Introducing Anonymity to Youtube

The video sharing giant, YouTube has introduced a long needed feature to protect peoples anonymity – the ability to blur peoples faces.  For many years activists and protestors living in police states and under dictators have used social media sites to inform the world of events in their countries.  Often with communications locked down and extensive surveillance in place these sites are the only ways that people can communicate with the outside world.  Unfortunately in countries like Syria, Iran and many of the ex-Russian states the authorities use these videos for their own security requirements.

Just think about it – these protest videos will commonly involve activists speaking out against regimes, close pictures and video streams of protests – all identifying leading activists and protesters.  All the regimes have to do is identify them and go and pick them up.  They also use them for real time security operations, videos are often uploaded live during meetings and protests.  Security services can use them to quickly identify locations and send people in to disrupt or arrest individuals involved.

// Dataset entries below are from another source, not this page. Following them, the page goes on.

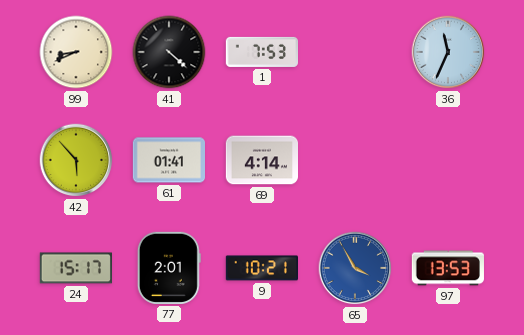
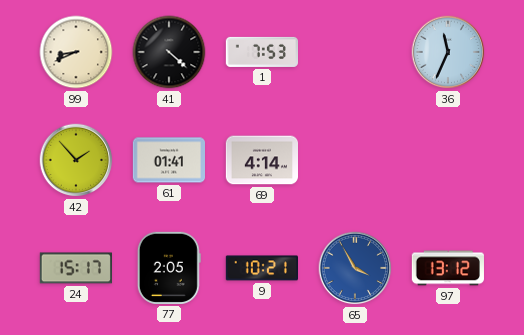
42: 5:53 -> 1:53
77: 2:01 -> 2:05
97: 13:53 -> 13:12
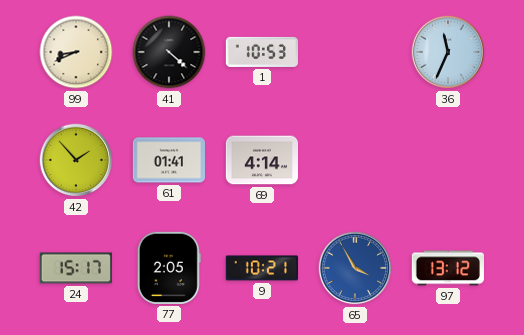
1: 7:53 -> 10:53
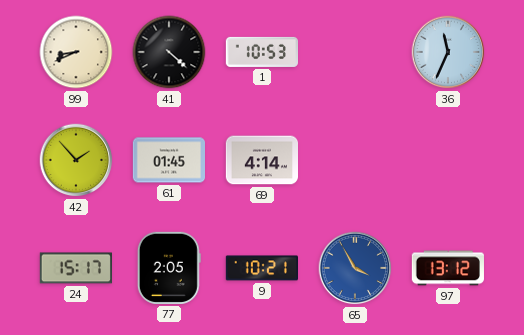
61: 01:41 -> 01:45
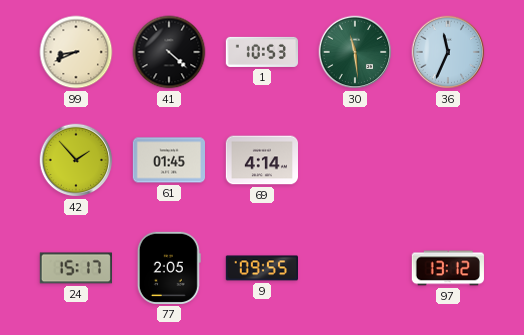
30: none -> 11:29
9: 10:21 -> 09:55
65: 3:55 -> none
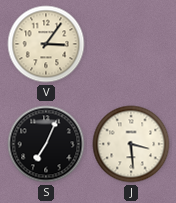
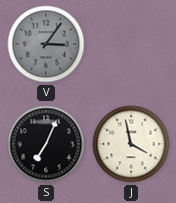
V dial: cream -> grey
J: 3:29 -> 3:58
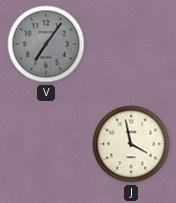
V: 3:06 -> 7:06
S: 7:04 -> none
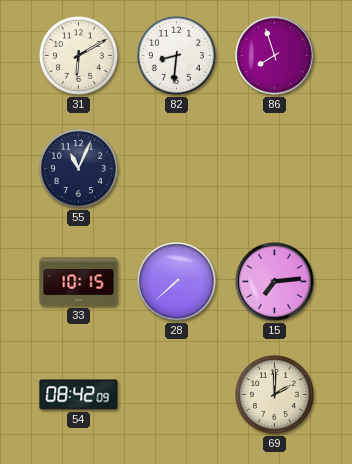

There are no specific figures on how many people have been arrested across the world because of these videos, but it is certainly in the thousands judging on the number of stories that circulate.  Giving users the ability to quickly blur faces and other recognisable features in a video will go a long way to protecting the safety of activists in countries like Iran.  It of course doesn’t offer the true panacea of online anonymity that sites like this aspire to – http://www.onlineanonymity.org/  but it offers an important level of protection.  It also raises awareness of the dangers that posting these videos online can cause.  Many videos are uploaded by bystanders or angry young people who perhaps don’t consider the consequences of identifying activists on the front line.

There are other issues with uploading and identifying individuals online, there are definitely other dangers too.  Many people fail to consider that their IP address is logged, by many different servers while they are online.  Records exists in ISPs and on the web servers you connect to.  The only way to protect this is to obscure your real IP address and encrypt your connection.   Ironically although not advocated as a security precaution – this video about watching the BBC outside the UK  http://www.iplayerabroad.com/, demonstrates one method of uploading videos anonymously.

The technology is not quite perfect and we are unsure behind the effectiveness of the algorithm that detects and blurs the faces.  This is not a selective technology either at the moment with YouTube only offering the facility to blur all faces (not select which to blur and which to leave). Whatever it’s initial shortcomings though, it’s certainly an important step in offering some level of privacy online and hopefully we’ll see similar measures being implemented at other video and photo sharing sites shortly.

 

Mathematics: Using Binary Classification in Email Filtering

Have you ever wondered how applications manage the huge amount of junk mail that is sent every day. Well the most common method is to use the binary classification, to help filter the junk mail from the real emails.  This means that any system should decide what to do with any individual email based on a simple decision or classification.  That is if an email is junk it should be either deleted or placed in a junk email, if not junk it should be delivered to the recipient.   It’s difficult to implement though as basically it relies on a confidence level of whether the item is junk or not.

This is where the problems starts because a binary classification has no real idea of confidence – it’s either junk or isn’t.  If the system decides that an email is junk and it isn’t then this is called a False Positive.  However if the application decides something is junk and it isn’t then the mistake is known as a False Negative.

There is another problem with using a simple binary classification method, in that sometimes whether an email is junk is very often a subjective decision. One person might consider the hundreds of loan offers arriving in his inbox the very epitomy of junk email, however someone else may be looking for one these services.  It could be said that there are certain rules which could define a junk or spam email, but an application should consider the emails as simply data.  It is a similar issue in dealing with classification on patient data in the NHS.

There can be no place for the subjective decision in our binary system – rules must be defined and ambiguity removed.  Most systems slowly build up these rules often using some user interaction.  For example emails can be marked as junk initially and users allowed to confirm these decisions, hence a set of rules can be built up to create an absolute definition.  This is essential in order to reliably identify each component and ensure we know where the email is originating from whether it’s from the USA, Russia or Australia for example.

This can cater for exceptions to the specific rules.   For example some people use encryption programs like PGP to encrypt very important emails.  Or they may modify the source and destination fields by using a UK VPN like this, which can be almost impossible to detect. These of course are a long way from junk status however to an application the email will look like junk and completely unreadable.  Without the key and a facility to decrypt the email, anything like this would get swallowed up by a binary classification system – if you want to read more on this – here’s a primer on email security.

This also allows the system to operate the binary classification system but based on an individuals subjective preferences. Other systems have other methods of reducing mis-classifications – like a temporary area where emails can be retrieved and reclassified with user intervention.